И дальше разговор у них пошел сам собою: слово цеплялось за слово, как зубцы в деревянных шестернях, – мельница завертелась. Маленький Насреддин уселся рядом со старухой, погладил кота, послушал, как он поет, и отозвался о его пении с большой похвалой.

– Любит ли он молоко и печенку?

– Вот уж не знаю, потому что никогда не кормила его ни молоком, ни печенкой, – засмеялась старуха. – Я и сама уже много лет их не видела.

Это горькое признание послужило мальчику мостом для перехода к разговору о самом главном. Волнуясь и запинаясь, он изложил старухе свой замысел против Большого Бухарца.

Она слушала сначала с любопытством, потом – с доверием, и под конец заплакала от умиления.

– Сам аллах послал мне тебя, дабы утешил ты мою бесприютную старость! Умом ты – неслыханный плут, если бы ты родился в нашем племени, то, конечно, сделался бы верховным вождем. Сердцем же ты – чистый праведник; дай бог, чтобы и дальше твой ум всегда находился в подчинении у сердца.

Замысел маленького Насреддина требовал предварительных расходов – таньга пятнадцать, даже немного больше. Старуха прониклась к мальчику таким доверием, что без колебаний вручила ему деньги, добыв их откуда-то из самых сокровенных глубин своих грязных лохмотьев.

– Это – последние, – сказала она.
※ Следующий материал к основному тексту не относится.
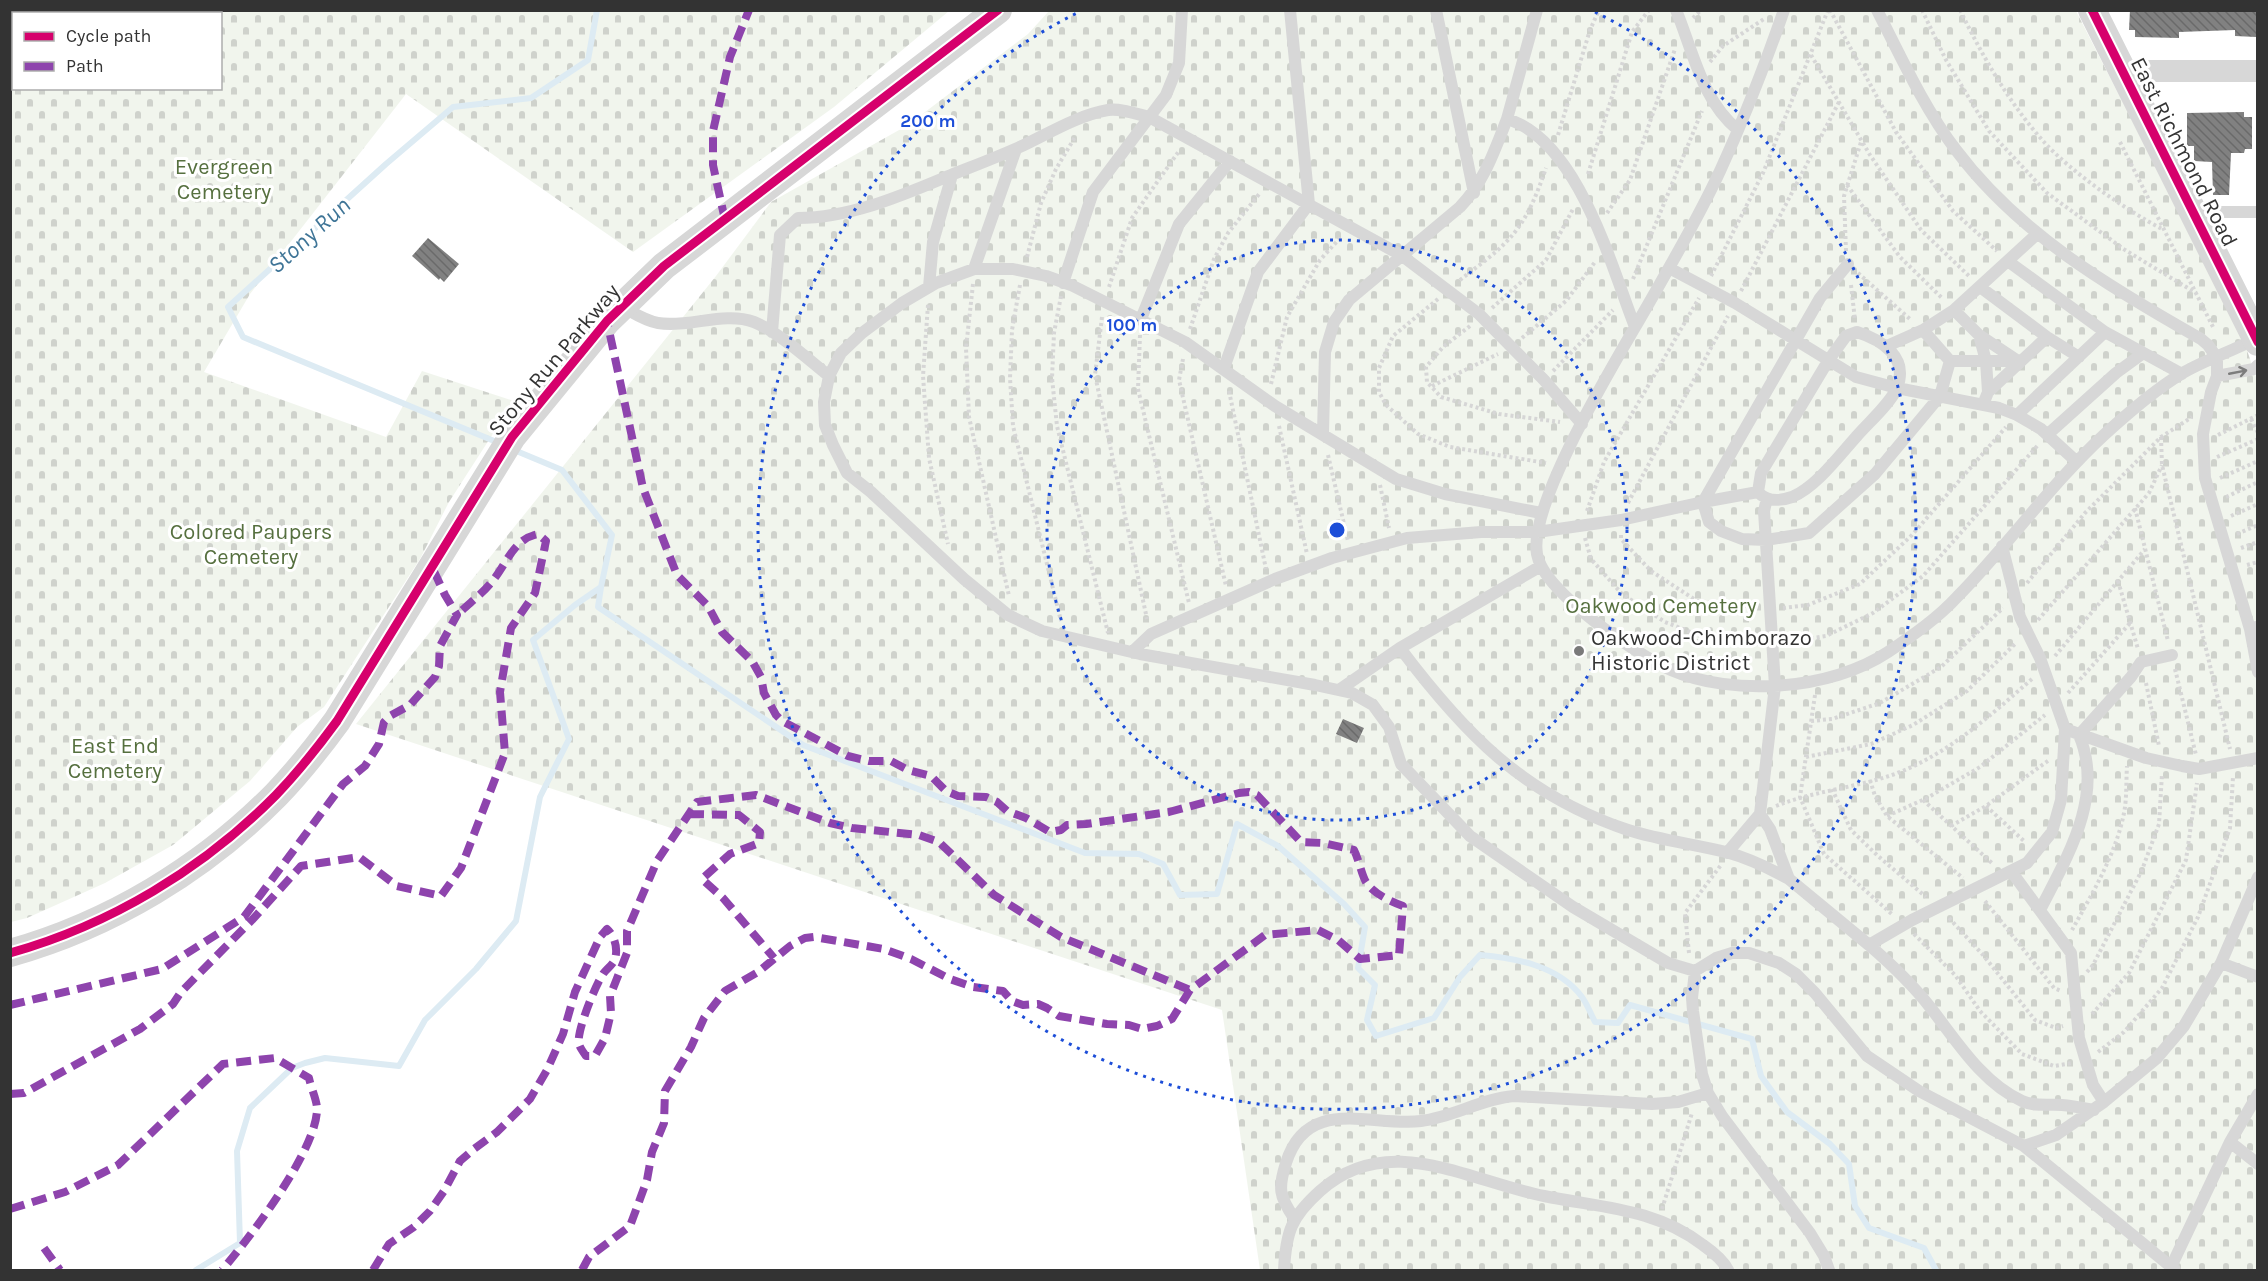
<svg xmlns="http://www.w3.org/2000/svg" width="2268" height="1281" font-family="Karla,sans-serif">
<style>
.cemetery{fill:url(#cemetery-stones);fill-rule:evenodd}
.lines{fill:none;stroke-linecap:round;stroke-linejoin:round}
.stream{stroke:#ddebf3;stroke-width:6}
.building{fill:url(#building-back-hatch)}
.path{stroke:#d6d6d6;stroke-width:4;stroke-dasharray:3 3;stroke-linecap:butt}
.service{stroke:#d7d7d7;stroke-width:12}
.minor{stroke:#d7d7d7;stroke-width:22}
.tertiary{stroke:#d7d7d7;stroke-width:28}
.quiet{stroke:#8e44ad;stroke-width:8;stroke-dasharray:15 8;stroke-linecap:butt}
.cycleway-casing{stroke:#fff;stroke-width:13}
.cycleway{stroke:#d6006c;stroke-width:9}
.oneway{stroke:#7d7d7d}
.ring{fill:none;stroke:#1d4ed8;stroke-width:3;stroke-dasharray:3 6}
.poi-dot{fill:#7a7a7a;stroke:#fff;stroke-width:2}
.labels{text-anchor:middle;dominant-baseline:central;stroke-width:6;stroke-linejoin:round;paint-order:stroke}
.street-label{font-size:22px;fill:#333;stroke:#fff}
.park-label{font-size:22px;fill:#56703f;stroke:#fff}
.poi-label{font-size:22px;fill:#333;stroke:#fff;text-anchor:start}
.water-label{font-size:24px;font-style:italic;fill:#3f7597;stroke:#fff}
.centre{fill:#1d4ed8;stroke:#fff;stroke-width:3}
.ring-label{font-size:18px;text-anchor:middle;font-weight:bold;fill:#1d4ed8;stroke:#fff;stroke-width:6;stroke-linejoin:round;paint-order:stroke}
</style>
<defs>
<pattern id="cemetery-stones" width="16" height="16" patternUnits="userSpaceOnUse" patternTransform="scale(1.5)"><rect width="16" height="16" fill="#f1f5ed"/><path d="M2 7V4a2 2 0 0 1 4 0v3zM10 15v-3a2 2 0 0 1 4 0v3z" fill="#cfd2cc"/></pattern>
<pattern id="building-back-hatch" width="6" height="6" patternUnits="userSpaceOnUse" patternTransform="scale(1.5)"><rect width="6" height="6" fill="#818181"/><path d="M-1 5l2 2M0 0l6 6M5-1l2 2" fill="none" stroke="#6a6a6a"/></pattern>
</defs>
<rect width="100%" height="100%" fill="#fff"/>
<path class="cemetery" d="M11 10H949V11L834 107 633 252 406 94 250 294 204 372 386 437 422 371 514 401 449 502 420 559 324 707 297 727 250 781 173 845 105 883 27 918 11 922ZM14 14H220V88H14Z
M1049 11H2076L2242 335 2257 380V1270H1260L1222 1010 356 724 716 276 771 202 908 125 1028 34Z"/>
<g class="lines">
<path class="stream" d="M499 443 243 337 228 307 386 164 453 107 531 98 588 60 597 10
M601 587 598 607 803 745 1085 853 1139 854 1163 864 1180 895 1217 894 1237 824 1278 846 1344 904 1365 927 1358 968 1375 985 1367 1020 1376 1036 1434 1018 1460 977 1480 955C1516 958 1559 966 1582 997 1587 1004 1591 1014 1595 1022L1618 1023 1630 1005 1752 1039 1761 1076 1787 1112 1830 1144 1849 1164 1855 1206 1869 1228 1924 1248 1936 1270
M196 1270 240 1243 237 1151 250 1108 292 1068 305 1063 325 1058 399 1066 425 1020 476 969 516 921 540 797 569 739 533 640 575 605 601 587 612 535 562 470 514 450"/>
</g>
<path class="building" d="M2130 10H2258V30L2256 37 2235 36V30L2179 32V38L2135 37V30H2129Z
M2244 112V117H2252V149H2245L2244 153H2231L2229 195H2213L2212 162 2194 161V146H2187V113Z
M428 238 459 264 444 282 440 278 439 280 412 256Z
M1343 719 1364 728 1357 743 1336 734Z"/>
<g class="lines">
<path class="path" d="M1830 10 1896 132 1953 211 1997 251
M1922 10 1946 60 1989 131 2047 193 2125 250 2196 293
M1960 10C1983 57 2009 103 2044 142 2071 172 2126 210 2162 229
M1693 18 1701 10
M1811 55 1870 155 1921 230 1969 276
M1710 62 1723 46 1764 19
M1558 135 1590 30 1599 10
M2120 142 2214 329
M1588 174 1632 32 1649 10
M1847 185 1900 257 1943 299
M1607 213 1630 180 1675 49
M1846 251 1844 196 1861 142
M1027 257 1041 203 1056 169 1075 137
M1858 273 1911 320
M1711 276 1763 173 1828 10
M1633 279 1702 111
M1460 280C1475 268 1493 256 1507 241 1527 221 1537 194 1546 168
M973 284 966 348 969 417 1009 596
M1020 285 1012 330 1010 378 1013 426 1061 621
M1851 285 1855 320
M1109 287 1132 218 1179 151
M1741 291 1839 102
M1061 296 1054 333 1052 378 1057 426 1108 633
M1438 299 1393 336 1379 368V392L1386 405 1418 434 1450 447 1546 463
M928 305 923 376 929 458 948 544
M1492 308 1546 260 1573 209
M1102 317 1095 375 1147 619
M1470 326 1443 347 1426 367 1427 382 1441 397 1499 414 1560 422
M1190 329 1214 259 1228 233 1260 193
M1140 335 1138 389 1189 603
M1522 338 1566 301 1595 262
M1183 359 1179 380 1226 586
M1553 371 1613 310
M1271 384 1287 317 1320 260 1341 237
M1432 386 1498 354
M1229 391 1266 569
M2251 419 2258 433
M1279 426 1307 554
M2218 435 2258 415
M2161 437 2162 465 2230 749
M1328 455 1348 541
M2217 457 2258 439
M2220 478 2258 461
M1380 485 1389 528
M2226 497 2258 482
M1628 503 1728 316
M2135 508 2168 641
M1587 511 1604 462 1699 298
M2231 516 2258 504
M2237 534 2258 525
M1621 535V539L1651 571 1697 601 1755 607
M1585 538 1591 559 1622 594 1665 622 1721 644H1759
M2241 548 2258 542
M2247 565 2258 562
M2118 581 2138 649
M2027 583 2085 513 2161 437 2192 417
M1783 608 1808 605 1860 584 1912 535 2006 427
M2038 620 2149 493 2162 465
M1787 642 1826 636 1873 613 1923 576 2038 445
M2055 656 2145 549
M2175 669 2196 755
M2146 683 2159 746
M2068 693 2131 622
M1815 695 1800 797 1824 854 1893 915
M1811 721 1832 719 1880 703 1941 667 2003 608
M1806 757 1871 744 1913 725 1967 691 2016 643
M1870 780 1875 796 1887 816 1963 878
M1832 789 1851 830 1878 856 1926 897
M1923 800 1993 864
M1776 806C1814 791 1854 788 1892 775 1946 756 1990 716 2033 678
M1986 806 2025 842
M1887 816 1927 798 1980 767 2045 715
M1951 826 1986 806 2049 760
M1985 901 2054 988 2061 991
M1949 918 1983 955 2035 1020 2056 1028 2063 1026
M2072 930C2092 894 2116 854 2124 813 2127 798 2126 782 2127 766
M1914 934 1955 975 1980 1011 2022 1054 2054 1066 2072 1063
M1689 953 1685 913 1721 865
M2087 972 2093 965 2142 870 2159 824 2162 774
M2092 1014 2129 973 2186 860 2197 783
M2098 1052 2124 1032 2162 988 2198 917 2230 828 2233 777
M1662 1209 1692 1113"/>
<path class="service" d="M1436 10 1474 193
M1537 10 1507 119C1578 140 1611 266 1635 327
M1676 10C1693 51 1702 101 1738 130
M1784 10C1765 65 1744 119 1720 171 1698 219 1671 264 1645 310 1617 359 1528 503 1537 554 1543 592 1637 655 1671 670 1733 697 1831 690 1888 652 1912 636 1938 618 1958 596 2009 544 2051 484 2104 435 2128 413 2153 391 2181 374 2204 360 2231 352 2255 339
M1877 10C1901 57 1924 108 1956 150 2019 234 2111 288 2201 339L2208 345 2217 358V376L2211 392 2203 434 2205 478 2250 629
M2194 212H2258
M2009 262 2105 332 2182 374
M1848 264 1820 298 1703 502 1709 522 1721 531 1742 539 1766 540 1809 533 1875 474 1940 396 1950 361 1923 330
M1669 268 1735 303 1856 377 1897 388 1999 408 2017 415 2041 429 2077 462
M974 269 1016 149
M1063 283 1093 192 1166 95 1179 63 1182 10
M929 287 933 242 952 175
M1980 287 2047 337 2079 357
M621 306C632 312 645 321 658 323 689 328 724 311 754 322 777 331 809 360 829 376
M1954 310 1979 335 1986 361 1988 392
M1141 319 1179 224 1230 161
M772 332 780 235 798 218C851 218 903 195 951 175 976 165 1000 156 1024 145 1051 132 1079 115 1108 110 1121 108 1136 114 1149 117L1401 255 1479 314 1544 380 1582 424
M1857 332C1882 340 1909 357 1897 388 1890 404 1867 424 1856 437 1839 456 1816 487 1792 497 1781 501 1767 502 1758 492L1761 473 1828 361 1846 336Z
M1979 335 2018 361
M1887 346 1923 330 1954 310 2037 234
M1950 361H2019
M1224 368 1258 272 1309 204 1290 10
M2217 376 2254 369 2258 365
M1983 405 1988 392 2047 337
M2017 415 2105 332
M1323 433 1325 352 1334 322 1349 300 1460 207C1484 182 1494 152 1507 119
M2047 435 2116 373 2142 354
M1767 498 1764 511 1775 686 1760 814 1770 829 1789 879 1869 945
M1541 513 1445 494 1396 479 1275 406 1185 342 1071 285 1046 276 1013 269H974L936 283 902 303 862 333 841 353 829 376 824 402 825 425 833 445 847 473 871 492 964 579 1008 615 1042 631 1140 654 1315 685 1352 693 1373 705 1389 727 1401 764 1470 836 1573 907 1668 963 1695 971
M2002 546 2020 617 2040 658 2065 729 2146 758 2182 766 2199 769 2258 758
M2256 627 2250 629 2258 672
M1400 648C1464 733 1523 795 1628 830 1660 840 1693 844 1726 852 1748 858 1769 868 1789 879
M1132 652 1151 634 1275 579 1332 558 1407 538 1481 532H1537L1621 520 1703 502 1758 492
M1339 690 1400 648 1541 566
M2065 729 2061 800 2052 832 2027 863 1912 920 1869 945C1891 964 1912 984 1930 1007 1956 1040 1982 1083 2022 1101 2035 1107 2048 1104 2062 1105 2073 1106 2083 1108 2094 1110
M1727 853 1760 814
M2011 871 2071 953 2079 1038 2093 1085 2104 1102
M2040 910C2067 857 2105 796 2079 735L2131 677 2141 662 2172 655
M2221 963 2258 977
M2230 1142 2258 1164
M2024 1146 2056 1135 2104 1102 2156 1059 2184 1026 2221 963 2258 877
M1294 1218C1279 1196 1278 1188 1286 1163 1307 1095 1371 1127 1421 1121 1453 1117 1481 1099 1514 1096L1652 1104 1678 1102 1708 1093
M2171 1267 2230 1142 2258 1094
M1284 1270C1286 1232 1291 1217 1320 1191 1388 1130 1468 1181 1544 1196 1602 1208 1654 1208 1703 1245 1713 1252 1723 1260 1728 1270
M1829 1270 1824 1256 1810 1233 1722 1116 1708 1093 1702 1074 1693 1011 1692 998 1695 971 1716 958 1732 953H1749L1779 963 1796 974 1815 993 1867 1056 1919 1091 2024 1146 2175 1270"/>
<path class="minor" d="M2121 71H2258"/>
<path class="tertiary" d="M2092 10 2258 342
M10 953C110 925 203 869 276 795 298 772 318 747 337 721L512 437 607 321 664 266 998 10"/>
<path class="quiet" d="M725 220 713 165V131L730 57 749 10
M689 814 739 815 760 832 759 843 730 854 702 879 723 898 774 958
M10 1005 162 969 244 917 343 784 365 766 379 744 384 722 390 716 410 705 435 677 439 666 440 646 457 615 445 595 432 567
M10 1094 24 1093 140 1029 173 1004 181 992 252 920 301 866 359 857 397 886 441 896 461 868 505 753 500 692 511 628 535 593 546 541 538 534C514 539 508 561 494 579 484 593 469 603 457 615
M10 1209 65 1192 118 1165 223 1064 275 1058 309 1078C311 1088 317 1100 317 1109 317 1150 249 1239 222 1270
M44 1248 60 1270
M373 1270 389 1244 414 1227 430 1211 444 1191 460 1161 474 1149 497 1132 530 1099 547 1070 563 1034 575 992 600 937 607 929C615 936 618 949 615 959 613 965 606 969 603 974 596 984 576 1032 579 1044 580 1048 584 1053 586 1056H595L605 1038 611 1013 610 996 627 953V931L657 861 697 802 756 795 830 823 852 828 919 835 939 842 994 895 1061 937 1190 990
M582 1270 589 1257 630 1226 647 1180 652 1152 664 1123 665 1091 691 1047 704 1018 725 991 758 972 790 946 805 938 814 937 884 949 911 959 950 979 973 987 1003 991 1012 1001 1023 1005 1038 1004 1047 1008 1059 1016 1107 1024 1129 1025 1142 1029 1157 1026 1172 1019 1190 990 1265 935 1318 930 1338 940 1360 959 1399 955 1403 906C1390 901 1374 894 1366 882 1362 876 1359 860 1354 850L1323 843 1301 842 1257 795 1249 792 1239 793 1169 812 1086 824 1067 825 1061 830 1050 832 1026 818 1007 811 997 802 986 797 958 796 946 791 931 776 908 770 891 761H869L848 756 782 721 776 715 764 693 761 677 752 661 722 632 708 606 677 575 643 488 607 321"/>
<defs>
<path id="cycleway" d="M2092 10 2258 342
M10 953C110 925 203 869 276 795 298 772 318 747 337 721L512 437 607 321 664 266 998 10"/>
</defs>
<use href="#cycleway" class="cycleway-casing"/>
<use href="#cycleway" class="cycleway"/>
</g>
<defs><path id="oneway-shaft" d="M-6 0H5M1.5-3L5.5 0L1.5 3" fill="none" stroke-width="1.6" stroke-linecap="round" stroke-linejoin="round" transform="scale(1.5)"/></defs>
<use class="oneway" href="#oneway-shaft" transform="translate(2238 372) rotate(-11)"/>
<g class="ring">
<circle cx="1337" cy="530" r="290"/>
<path d="M1595 12A579 579 0 1 1 1079 12"/>
</g>
<circle class="poi-dot" cx="1579" cy="651" r="6"/>
<g class="labels">
<g class="street-label">
<text transform="translate(2184 152) rotate(63)">East Richmond Road</text>
<text transform="translate(554 360) rotate(-50)">Stony Run Parkway</text>
</g>
<g class="park-label">
<text x="224" y="167">Evergreen<tspan x="224" dy="25">Cemetery</tspan></text>
<text x="251" y="532">Colored Paupers<tspan x="251" dy="25">Cemetery</tspan></text>
<text x="1661" y="606">Oakwood Cemetery</text>
<text x="115" y="746">East End<tspan x="115" dy="25">Cemetery</tspan></text>
</g>
<g class="poi-label">
<text x="1591" y="638">Oakwood-Chimborazo<tspan x="1591" dy="25">Historic District</tspan></text>
</g>
<g class="water-label">
<text transform="translate(309 235) rotate(-42)">Stony Run</text>
</g>
</g>
<circle cx="1337" cy="530" r="9" class="centre"/>
<g class="ring-label">
<text x="928" y="127">200 m</text>
<text x="1132" y="331">100 m</text>
</g>
<rect width="2268" height="1281" fill="none" stroke="#333333" stroke-width="24"/>
<rect x="12" y="12" width="210" height="78" fill="#ffffff" stroke="#adadad" stroke-width="1.5"/>
<rect x="24" y="32" width="30" height="9" fill="#d6006c" stroke="#adadad" stroke-width="1.5"/>
<text x="66" y="42" font-size="18" fill="#333333">Cycle path</text>
<rect x="24" y="62" width="30" height="9" fill="#8e44ad" stroke="#adadad" stroke-width="1.5"/>
<text x="66" y="72" font-size="18" fill="#333333">Path</text>
</svg>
Рука ее дрожала.

– Не тревожься, бабушка, они вернутся к тебе с прибылью, – ответил маленький Насреддин.

Сначала он направил стопы на Китайскую площадь, где торговали различным старьем; там за сходную цену – полтаньга – он купил старую поломанную деревянную клетку, довольно большую – из тех, в которых чайханщики держат кекликов – горных куропаток, ценимых за свое кудахтанье, напоминающее звон стекла. Затем мальчик направился в древоподелочный ряд, нашел мастера, взявшегося починить клетку, – на это ушло еще полтаньга. Третьи полтаньга были уплачены красильщику, расписавшему клетку всеми красками, что нашлись в его лавке, – зеленой, синей, красной, желтой и белой. Напоследок расщедрившийся красильщик опоясал клетку сверх уговора широкой золотой каймой, воскликнув при этом:

– Теперь, мальчик, тебе осталось только поймать жар-птицу с алмазным пером в хвосте!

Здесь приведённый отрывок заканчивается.